Most interesting when viewed from the 2011 mindset, more than 60 years later, is the statement from Martinez's thesis (available at the exhibition to take home and read completely) on how Picasso may have felt about this rebuilding: “The predominant view of America as an imperial country implanted a very real fear about cultural contamination and Americanization amongst the French people. Intellectuals condemned this [American politics], believing that the growing American power would lead to the destruction of French culture.”
Seen from the present European and global economic realities facing numerous countries, especially in Europe and the United States, and the resounding claims that native cultures may be lost to Westernization, the exhibition describes a disconcerting hindsight into the devastation of war and the economic/political aftermath. What can then be said of Vietnam, Iraq and perhaps even Libya?
Wisconsin also presents a modern microcosm to the political overtones expressed subliminally through art when a painting by the Shorewood artist David Lenz was recently removed from the Governor's mansion and replaced by an eagle. Another bird Picasso unfavorably tied to the owl and represented in the artist's imagery that Martinez discusses in her thesis. Whether Martinez proves her thesis statement that the owl symbolizes anti-American sentiments or not, the exhibition certainly poses that art indeed reflects its culture, and politics remains an integral element of any culture. Which an artist then applies to a blank canvas, especially Picasso when his personal statements Martinez illuminates in her thesis are viewed more concretely.
Picasso considered himself a pacifist, and never enlisted in World War II, while several other artists during that era did enlist. He joined the French Communist Party in 1944. Martinez quotes Picasso when he says, “I don't say everything, I paint everything.” Perhaps this also collaborates with another quote from the artist in 1946 that Martinez concluded her thesis with: “It is not necessary to paint a man with a gun. An apple can be just as revolutionary.”

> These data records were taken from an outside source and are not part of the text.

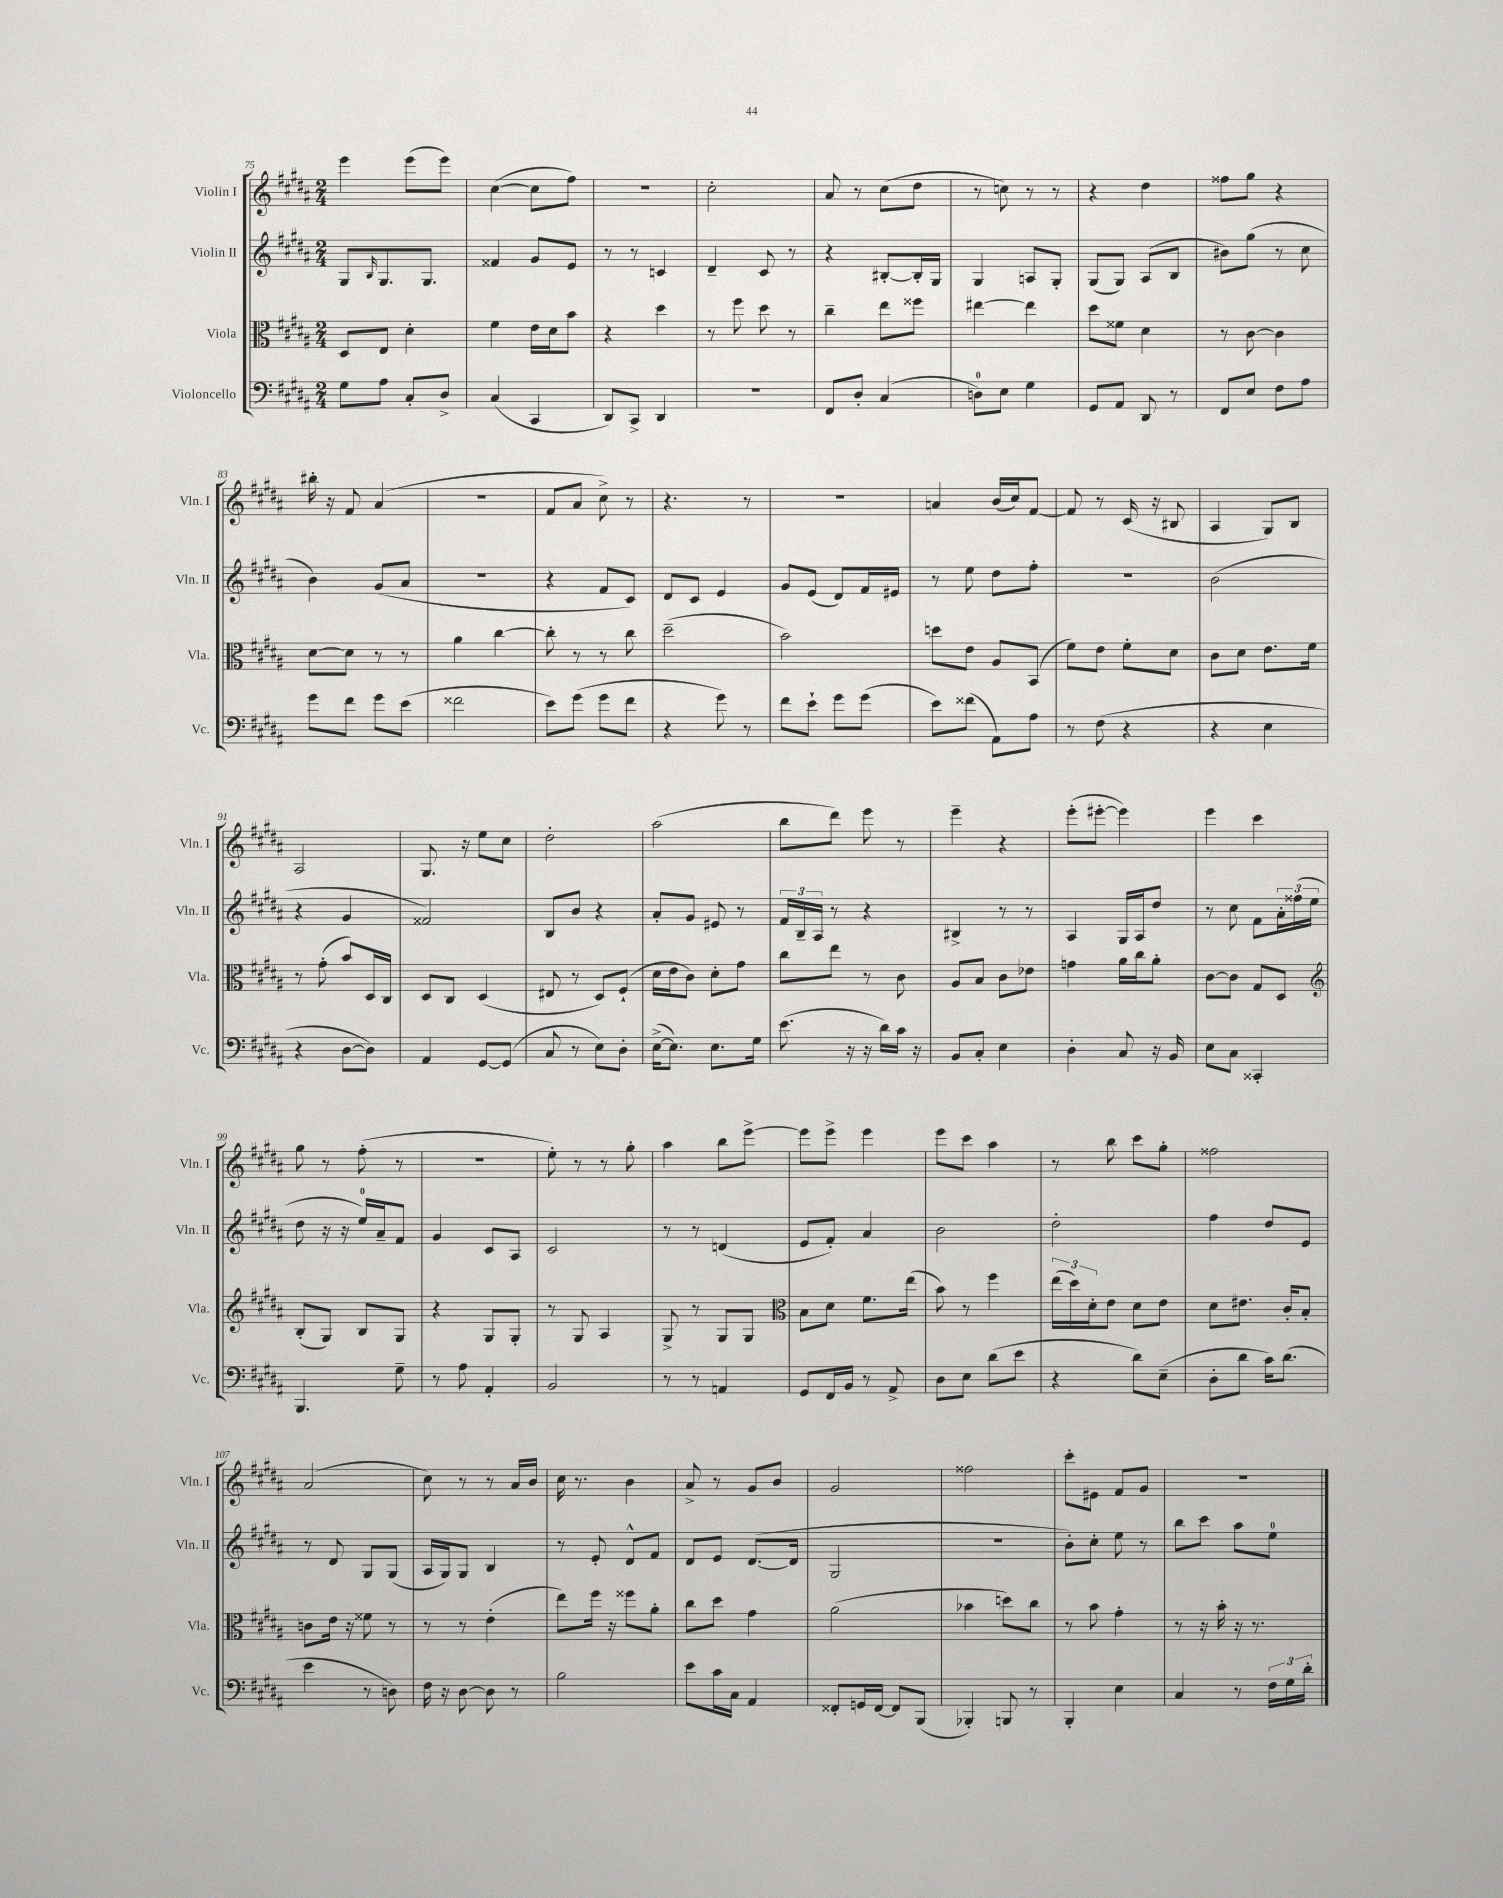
<<
\new StaffGroup <<
\new Staff = "s0" \with { instrumentName = "Violin I" shortInstrumentName = "Vln. I" } {
    \clef treble \key b \major \numericTimeSignature \time 2/4
    e'''4 e'''8( e'''8) |
    cis''4~( cis''8 fis''8) |
    r2 |
    cis''2-. |
    ais'8 r8 cis''8( dis''8 |
    r8 c''8) r8 r8 |
    r4 dis''4 |
    fisis''8 gis''8 r4 |
    bis''16-. r16 fis'8 ais'4( |
    R2 |
    fis'8 ais'8 cis''8->) r8 |
    r4. r8 |
    r2 |
    a'4 b'16( cis''16) fis'8~ |
    fis'8 r8 cis'16( r16 bis8 |
    ais4 gis8) b8 |
    ais2 |
    gis8. r16 e''8 cis''8 |
    dis''2-. |
    ais''2( |
    b''8 dis'''8) e'''8 r8 |
    e'''4-- r4 |
    e'''8-.( eis'''8~-. eis'''4) |
    e'''4 cis'''4 |
    gis''8 r8 fis''8-.( r8 |
    R2 |
    e''8-.) r8 r8 gis''8-. |
    ais''4 b''8 e'''8~-> |
    e'''8 e'''8-> e'''4 |
    e'''8 cis'''8 ais''4 |
    r8 b''8 cis'''8 gis''8-. |
    fisis''2 |
    ais'2( |
    cis''8) r8 r8 ais'16 b'16 |
    cis''16 r8. b'4 |
    ais'8-> r8 gis'8 b'8 |
    gis'2 |
    fisis''2 |
    cis'''8-. eis'8 fis'8 gis'8 |
    R2 \bar "|." |
}
\new Staff = "s1" \with { instrumentName = "Violin II" shortInstrumentName = "Vln. II" } {
    \clef treble \key b \major \numericTimeSignature \time 2/4
    gis8 \grace { b16 } gis8. gis8. |
    fisis'4 gis'8 e'8 |
    r8 r8 c'4 |
    dis'4-- cis'8 r8 |
    r4 bis8~-. bis16-. gis16 |
    gis4 a8 gis8-. |
    gis8( gis8) ais8( b8 |
    bis'8) gis''8( r8 cis''8 |
    b'4) gis'8( ais'8 |
    R2 |
    r4 fis'8 cis'8) |
    dis'8 cis'8 e'4 |
    gis'8 e'8( dis'8) fis'16 eis'16 |
    r8 e''8 dis''8 fis''8-. |
    R2 |
    b'2( |
    r4 gis'4 |
    fisis'2) |
    b8 b'8 r4 |
    ais'8-. gis'8 eis'8 r8 |
    \tuplet 3/2 { fis'16 b16-- ais16 } r8 r4 |
    bis4-> r8 r8 |
    ais4 gis16 ais16 dis''8 |
    r8 cis''8 fis'8 \tuplet 3/2 { ais'16-. fisis''16( e''16 } |
    dis''8 r16 r16 e''16-0) ais'16-- fis'8 |
    gis'4 cis'8 ais8 |
    cis'2 |
    r8 r8 d'4( |
    e'8 fis'8-.) ais'4 |
    b'2 |
    dis''2-. |
    fis''4 dis''8 e'8 |
    r8 dis'8 gis8 gis8( |
    ais16 gis16) gis8 b4 |
    r8 e'8-. dis'8-^ fis'8 |
    dis'8 e'8 dis'8.~( dis'16 |
    gis2 |
    R2 |
    b'8-.) cis''8-. e''8 r8 |
    b''8 cis'''8 ais''8 e''8-0 \bar "|." |
}
\new Staff = "s2" \with { instrumentName = "Viola" shortInstrumentName = "Vla." } {
    \clef alto \key b \major \numericTimeSignature \time 2/4
    dis8 e8 dis'4-. |
    fis'4 e'16 dis'16 b'8 |
    r4 dis''4 |
    r8 fis''8 dis''8 r8 |
    cis''4-- e''8 fisis''8 |
    eis''4~ eis''4 |
    dis''8 fisis'8 dis'4 |
    r8 cis'8~ cis'4 |
    dis'8~ dis'8 r8 r8 |
    ais'4 cis''4~ |
    cis''8-. r8 r8 cis''8 |
    dis''2--( |
    b'2) |
    d''8 e'8 ais8 b,8( |
    fis'8) e'8 fis'8-. dis'8 |
    cis'8 dis'8 e'8. fis'16 |
    r8 gis'8-.( b'8) dis16 cis16 |
    dis8 cis8 dis4( |
    eis8 r8 dis8) fis8-!( |
    dis'16 e'16 cis'8) dis'8-. gis'8 |
    cis''8 e''8 r8 cis'8 |
    ais8 b8 cis'8 ees'8 |
    g'4 ais'16 cis''16 ais'8-. |
    cis'8~ cis'8 gis8 dis8 |
    \clef treble b8-.( gis8) b8 gis8 |
    r4 gis8 gis8-. |
    r8 gis8 ais4 |
    gis8-> r8 gis8 gis8 |
    \clef alto b8 dis'8 fis'8. e''16( |
    b'8) r8 fis''4 |
    \tuplet 3/2 { e''16( dis''16) dis'16-. } e'8 dis'8 e'8 |
    dis'8 eis'8. cis'16-. b8-. |
    c'8 e'16 r16 fisis'8 r8 |
    r8 r8 e'4-.( |
    e''8) fis''16 r16 fisis''8 ais'8-. |
    cis''8 dis''8 gis'4 |
    ais'2( |
    bes'4 d''8) cis''8 |
    r8 b'8 gis'4-. |
    r8 r16 b'16-. r16 r8. \bar "|." |
}
\new Staff = "s3" \with { instrumentName = "Violoncello" shortInstrumentName = "Vc." } {
    \clef bass \key b \major \numericTimeSignature \time 2/4
    gis8 ais8 cis8-. dis8-> |
    cis4( cis,4 |
    dis,8) cis,8-> dis,4 |
    R2 |
    fis,8 dis8-. cis4( |
    d8-0) e8 gis4 |
    gis,8 ais,8 dis,8 r8 |
    fis,8 e8 fis8 ais8 |
    gis'8 fis'8 gis'8 e'8( |
    fisis'2 |
    e'8) gis'8( gis'8 fis'8 |
    r4 gis'8) r8 |
    fis'8 e'8-! gis'8 gis'8( |
    e'8) fisis'8( ais,8) ais8 |
    r8 fis8( r4 |
    r4 e4 |
    r4 dis8~ dis8) |
    ais,4 gis,8~ gis,8( |
    cis8 r8 e8) dis8-. |
    e16~->( e8.) e8. gis16 |
    e'8.( r16 r16 dis'16) cis'16 r16 |
    b,8 cis8-. e4 |
    dis4-. cis8 r16 b,16 |
    e8 cis8 cisis,4-. |
    b,,4. gis8-- |
    r8 ais8 ais,4-. |
    b,2 |
    r8 r8 a,4 |
    gis,8 fis,16 b,16 r8 ais,8-> |
    dis8 e8 dis'8( e'8 |
    r4 dis'8) e8--( |
    dis8-. dis'8 cis'16) dis'8.( |
    e'4 r8 d8) |
    fis16 r16 dis8~ dis8 r8 |
    b2 |
    e'8 cis'16 cis16 ais,4 |
    fisis,8-. g,16 fisis,16~ fisis,8 b,,8( |
    bes,,4-.) b,,8 r8 |
    b,,4-. e4 |
    cis4 r8 \tuplet 3/2 { fis16 gis16 dis'16-. } \bar "|." |
}
>>
>>
\layout { \context { \Score currentBarNumber = #75 } }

If one looks at the beginning of proverbial time, from that perfect harmony between God, man, woman, animal and environment created in the Garden of Eden, how true the pacifist Picasso's short statement can be intellectualized. Biting the first apple severed harmony throughout the universe. A fruit revered in paintings for its symbolism ever since the Hebrew Scriptures were written, apples were indeed just as revolutionary.